Instructions for the task → Keep the text of the data exactly as it is and omit each picture from the copy.

(Hardware design source files)
****************

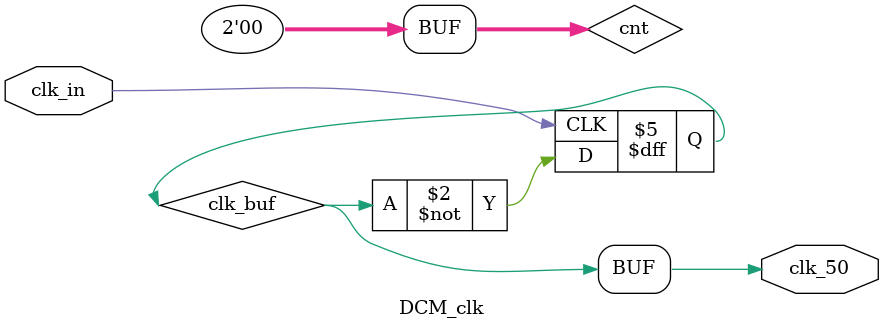
<source format=v>

module DCM_clk(
	input  clk_in,
	output clk_50
    );
	
	reg [1:0] cnt = 2'd0;
	reg clk_buf = 1'b0;
	
	// --------------------------------------------- process_DCM
	always @(posedge clk_in)
	begin
        clk_buf <= ~ clk_buf;
	end
	
	assign clk_50 = clk_buf;
endmodule

</source>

****************

Result of this task →
<source format=v>

module DCM_clk(
	input  clk_in,
	output clk_50
    );
	
	reg [1:0] cnt = 2'd0;
	reg clk_buf = 1'b0;
	
	// --------------------------------------------- process_DCM
	always @(posedge clk_in)
	begin
        clk_buf <= ~ clk_buf;
	end
	
	assign clk_50 = clk_buf;
endmodule

</source>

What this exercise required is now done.